The Houston indictments are part of a nationwide takedown by Medicare Fraud Strike Force operations that led to charges against 91 defendants for their alleged participation in schemes to collectively submit more than $295 million in fraudulent claims to the Medicare program. This takedown involved the highest amount of false Medicare billings in a single takedown in Strike Force history.

“The defendants charged in this takedown are accused of stealing precious taxpayer resources and defrauding Medicare—jeopardizing the integrity of our health care system and our nation’s most critical health care program for personal gain,” said Attorney General Holder. “Our highly coordinated, nationwide Strike Force operations are working aggressively to combat Medicare fraud and our anti-health care fraud efforts have never been more innovative, collaborative, aggressive—or effective. We will continue to work with our law enforcement partners and partners across government to fight against health care fraud.”

“Defrauding our national health care programs affects those who depend on our health care system and cheats the taxpaying public,” said U.S. Attorney Moreno. “Those who defraud the system, no matter what their role, should expect to face federal prosecution.”

An indictment, returned under seal by a Houston grand jury on Aug. 31, 2011, was unsealed today in U.S. District Court in Houston following the arrest of Jodi Leonore Latson, 45, of Houston. Latson is charged with one count of conspiracy to commit health care fraud, two counts of health care fraud, one count of conspiracy to pay or receive kickbacks and four counts relating to the payment and receipt of kickbacks. According to the indictment, Latson owned and operated a Medicare referral business known as Health Pro Resources LLC. The indictment alleges that Latson used a data-mining service to compile lists of Medicare beneficiaries. The lists were provided to Health Pro Resources employees who worked in a “boiler room” call-center and recruited beneficiaries through telemarketing calls. According to the indictment, Latson then provided beneficiary information to 100 different home health care agencies in exchange for illegal payments. The indictment alleges that Latson caused the submission of false and fraudulent claims to the Medicare program for home health care services that were medically unnecessary and not prescribed by a patient’s physician. According to the indictment, the Medicare program paid the companies who purchased beneficiaries from Latson approximately $61.5 million. Latson is set to appear this afternoon before U.S. Magistrate Judge Nancy Johnson.

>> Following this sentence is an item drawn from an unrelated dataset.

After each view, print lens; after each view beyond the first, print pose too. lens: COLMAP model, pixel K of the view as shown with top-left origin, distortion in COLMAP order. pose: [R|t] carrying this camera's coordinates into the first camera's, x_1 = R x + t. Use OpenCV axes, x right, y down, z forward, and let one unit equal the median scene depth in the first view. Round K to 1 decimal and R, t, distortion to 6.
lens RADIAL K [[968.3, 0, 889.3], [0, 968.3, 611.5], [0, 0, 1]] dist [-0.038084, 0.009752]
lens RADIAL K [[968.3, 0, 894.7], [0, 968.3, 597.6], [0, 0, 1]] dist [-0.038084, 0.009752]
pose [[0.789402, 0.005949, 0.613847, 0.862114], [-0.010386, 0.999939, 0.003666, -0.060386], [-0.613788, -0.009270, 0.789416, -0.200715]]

In a separate and unrelated case, Akinsunbo Akinbile, 43, of Richmond, Texas, has been charged in a superseding indictment with eight counts of health care fraud in connection with an approximately $700,000 scheme to defraud the Medicare program through the submission of fraudulent claims for durable medical equipment (DME). Akinbile was also charged with two counts of aggravated identity theft. Akinbile was the owner of Hallco Medical Supply, a DME company in Houston. On bond since being charged in February 2011, Akinbile appeared today and has been permitted to remain on bond pending his trial.

Since their inception in March 2007, Strike Force operations in nine locations have charged more than 1,140 defendants who collectively have falsely billed the Medicare program for more than $2.9 billion. In addition, the HHS Centers for Medicare and Medicaid Services, working in conjunction with the HHS-Office of Inspector General (OIG), are taking steps to increase accountability and decrease the presence of fraudulent providers. The Houston Strike Force has obtained indictments of more than 71 individuals who collectively have falsely billed the Medicare program for more than $96.8 million since it began its operation in late July 2009.

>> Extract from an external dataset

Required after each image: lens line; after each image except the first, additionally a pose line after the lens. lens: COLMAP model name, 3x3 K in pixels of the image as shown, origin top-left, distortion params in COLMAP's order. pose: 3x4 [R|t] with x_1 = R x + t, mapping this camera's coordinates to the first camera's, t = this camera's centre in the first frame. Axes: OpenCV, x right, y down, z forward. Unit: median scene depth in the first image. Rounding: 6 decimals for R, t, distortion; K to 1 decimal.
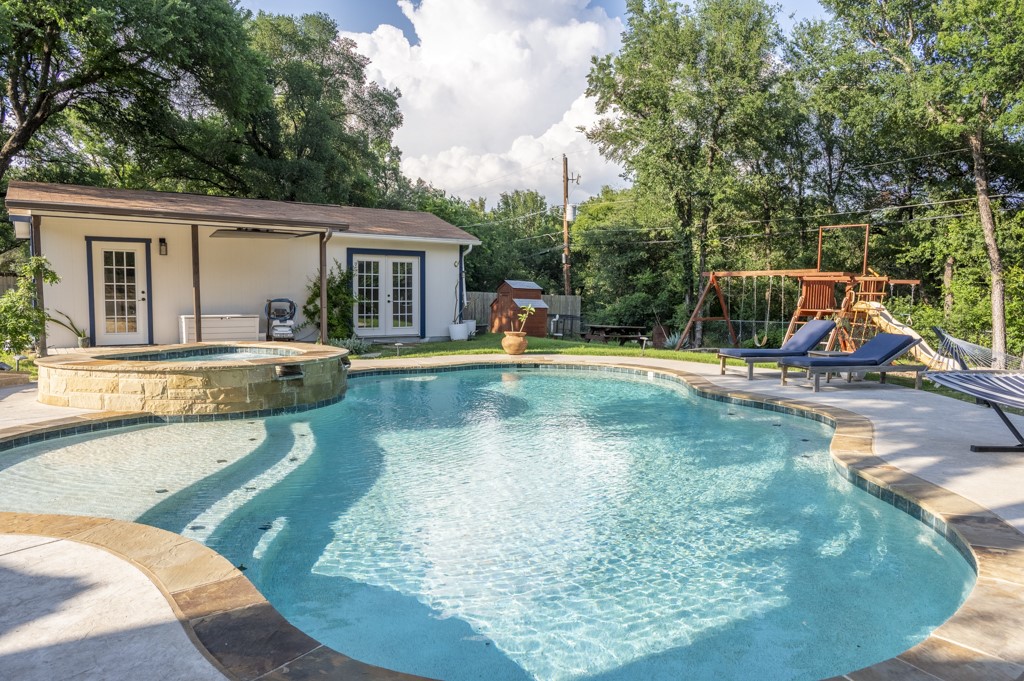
lens RADIAL K [[690.9, 0, 512.0], [0, 690.9, 340.5], [0, 0, 1]] dist [-0.002999, 0.000105]
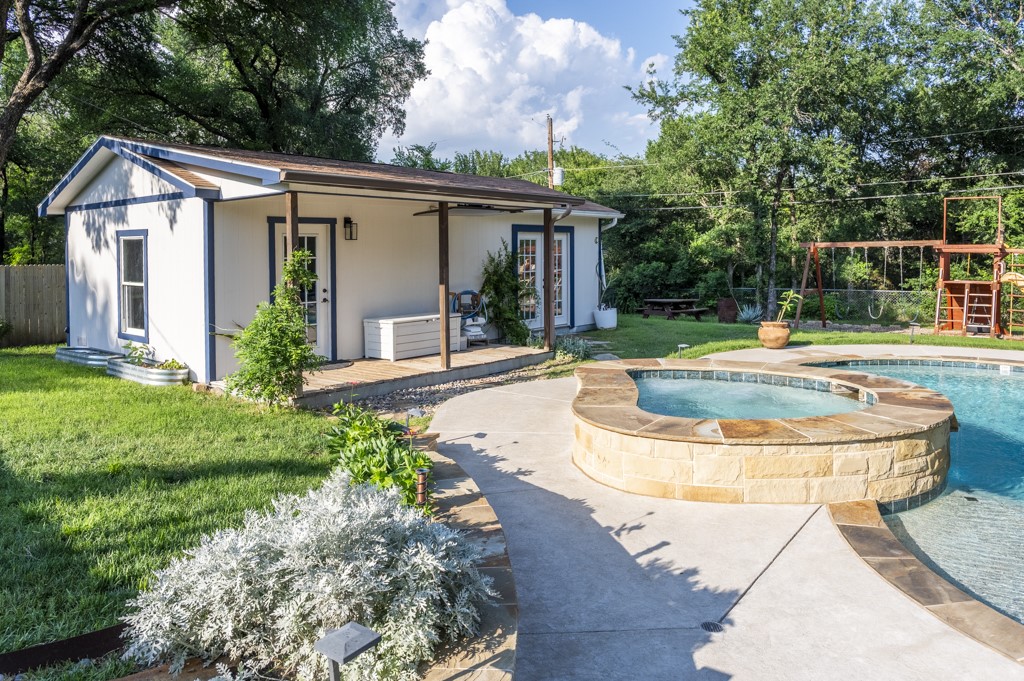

The results of the nationwide takedown were announced today by Attorney General Holder, HHS Secretary Kathleen Sebelius, FBI Director Robert S. Mueller, Assistant Attorney General Lanny A. Breuer of the Criminal Division, and Inspector General Daniel R. Levinson of the HHS - OIG. The Houston indictments were announced by U.S. Attorney JosĂ© Angel Moreno of the Southern District of Texas; Special Agent in Charge Stephen L. Morris of the FBI’s Houston Field Office; Special Agent in Charge Mike Fields of the Dallas Regional Office of HHS-OIG, Office of Investigations; and Texas Attorney General Greg Abbott. The investigation leading to the charges was conducted by the FBI, HHS-OIG, the Texas Attorney General’s Medicaid Fraud Control Unit, and the United States Railroad Retirement Board.

An indictment is a formal accusation of criminal conduct, not evidence.

A defendant is presumed innocent until proven guilty.